Выбрать главу

В возвышенную сонетную форму врываются смыслы, там прежде не обитавшие: пересылки, бараки, расплевка, рыла, баланды. Иногда они сплетаются здесь с чем-то совершенно для себя невозможным, порождая оксюмороны: баланда — с чечевичной похлебкой, библейской ценой первородства; расплевка — с музой, рыла — с Босхом, а барак оказывается в соседстве с верой и роком, видимо, в силу фонетической близости, как бы гарантирующей семантическую. Иногда же эти сближения имеют реальное обоснование, и на них поэт-этимолог лишь указывает (Аврам и «арам, кочевник»). Напряжение смысла стиха усиливается приведением народной и научной этимологий библейских имен (Исраэль — борющийся с Богом, по народной, Бог защитил, по научной), придающим и то еврейско-русское удвоение, или двойственность, которые вообще присущи этому поэту. Свою профессию этимолога автор высокомерно (в буквальном смысле: меряя высокой мерой), хоть и иронически, рифмует с «Богом» — а что ж тут стесняться, иронизировать? И барочным, и романтическим поэтам было известно, что мир — это книга, сотворенная Богом, а книга настоящая создается так же, по законам творения (нечто из ничего), по тайным следам смыслов, а потому поэт наделен божественным вдохновением, силой и властью: «Ты Бог — живи один!» — по Пушкину, «Восстань, восстань и вспомни: сам ты Бог!» — по Баратынскому, и уж во всяком случае он никак не меньше пророка.

Тут и иудейские коннотации на месте: «С Израилем певцу один закон: / Да не творит себе кумира он». В этом данного поэта никак не обвинишь — он даже Известно Кого называет за непроизносимость имени «знаменитым анонимом», обвиняет в неправоте, заступаясь как истинный последний рыцарь за сестер по классу поэтов («О, Боже правый, ты не прав»). Что уж говорить о других! В «Стихах о русской поэзии ушедшего века» предстает его избранный литературный иконостас, с каждым из персонажей которого (Цветаева—Ахматова—Мандельштам—Пастернак—Бродский—Брюсов—Блок—Хлебников—Белый— Маяковский—Есенин—Гумилев) поэт без излишнего пиетета, хотя и с горьким сочувствием-пониманием, ведет диалог о судьбе, очень русской судьбе.

Его собственная двойственность («не здешних лесов наше древо») побуждает размышлять «о причине зачем еврей», но постепенно, по мере погружения в тексты можно обнаружить, что «судьбе-индейке» противостоит «свобода-иудейка».
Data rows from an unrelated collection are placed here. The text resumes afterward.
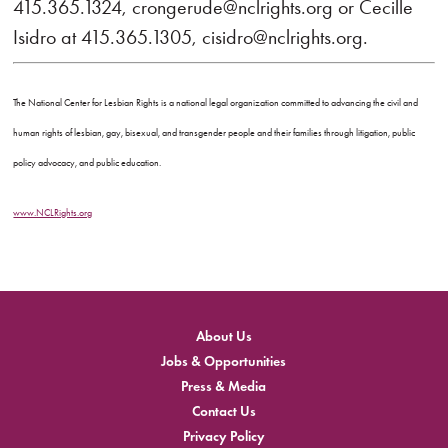
415.365.1324, crongerude@nclrights.org or Cecille
Isidro at 415.365.1305, cisidro@nclrights.org.
The National Center for Lesbian Rights is a national legal organization committed to advancing the civil and
human rights of lesbian, gay, bisexual, and transgender people and their families through litigation, public
policy advocacy, and public education.
www.NCLRights.org
About Us
Jobs & Opportunities
Press & Media
Contact Us
Privacy Policy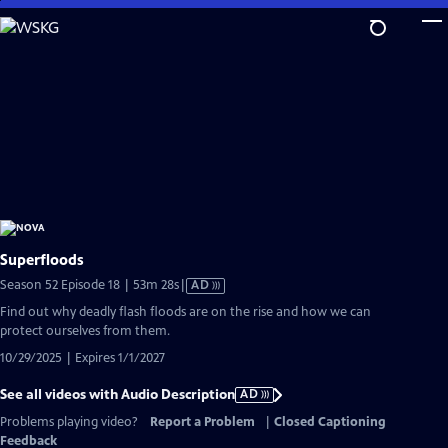
Skip
to
Main
Content
Superfloods
Video
Season 52 Episode 18 | 53m 28s
|
AD
has
Find out why deadly flash floods are on the rise and how we can
Audio
protect ourselves from them.
Description
10/29/2025 | Expires 1/1/2027
See all videos with Audio Description
AD
Problems playing video?
Report a Problem
|
Closed Captioning
Feedback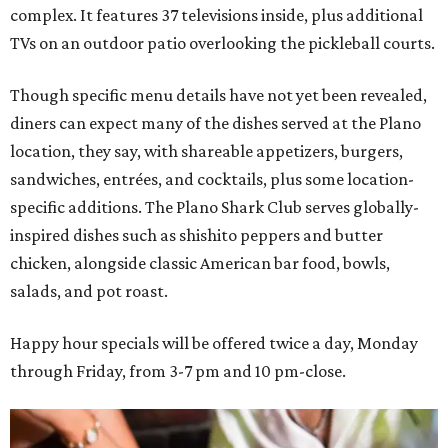
complex. It features 37 televisions inside, plus additional
TVs on an outdoor patio overlooking the pickleball courts.
Though specific menu details have not yet been revealed,
diners can expect many of the dishes served at the Plano
location, they say, with shareable appetizers, burgers,
sandwiches, entrées, and cocktails, plus some location-
specific additions. The Plano Shark Club serves globally-
inspired dishes such as shishito peppers and butter
chicken, alongside classic American bar food, bowls,
salads, and pot roast.
Happy hour specials will be offered twice a day, Monday
through Friday, from 3-7 pm and 10 pm-close.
Что в этих стихах, поэтических комментариях к бытию «здесь и теперь», которые критик отнес бы к экзистенциальной или философской лирике? Тут и драма жизни, сродни античной трагедии, толкующая старую метафору «жизнь — это театр» на новый лад — с номерком в штанах, с закрытым на вечность гардеробом; и драма принадлежности к избранному народу, оставившая «вывих бедра» и покинутость отцом, о котором так трудно помнить, не веря; тут и вечная (длиной в жизнь) драма «русской» жизни. Эта драма представлена как драма судьбы, так сказать, в стоически-фаталистической оркестровке, с точными приметами места действия («не верь, не бойся, не проси», «где жизнь ни в грош покой не дорог / все маета»), чувства к которому амбивалентны («спешу вернуться в край любимый… с его шальной невыносимой родной судьбой»), с известным концом («А конец, он един на Руси — кол осинный в причинное место»), с надеждой прояснить смысл всего этого — там, после («нам ведь скажут зачем это было»). Амбивалентность отношения к месту, порту приписки порождает в стихе оксюморонные сочетания слов, означающих кошмар и миф («в кафкин китеж лечу домой!»). Не потому ли эти смыслы вкупе столь притягательны, как все, что гибелью грозит и для сердца смертного таит неизъяснимые наслажденья? Может быть, залог бессмертья? Соблазнительной, невыносимой («неодолимой») легкости бытия в прекрасной Франции поэт обречен противопоставлять свою «смертность» на Востоке, который «горит» в его посвященном И. Смирнову сонете — не как цветаевская ли рябина? (Цветаева окликается поэтом не раз: то проходит в слезах — и в петлю в «Стихах о русской поэзии ушедшего века», то у нее заимствуются слова для оценки другой, современной поэтессы — «Твоим стихам, написанным не рано…»).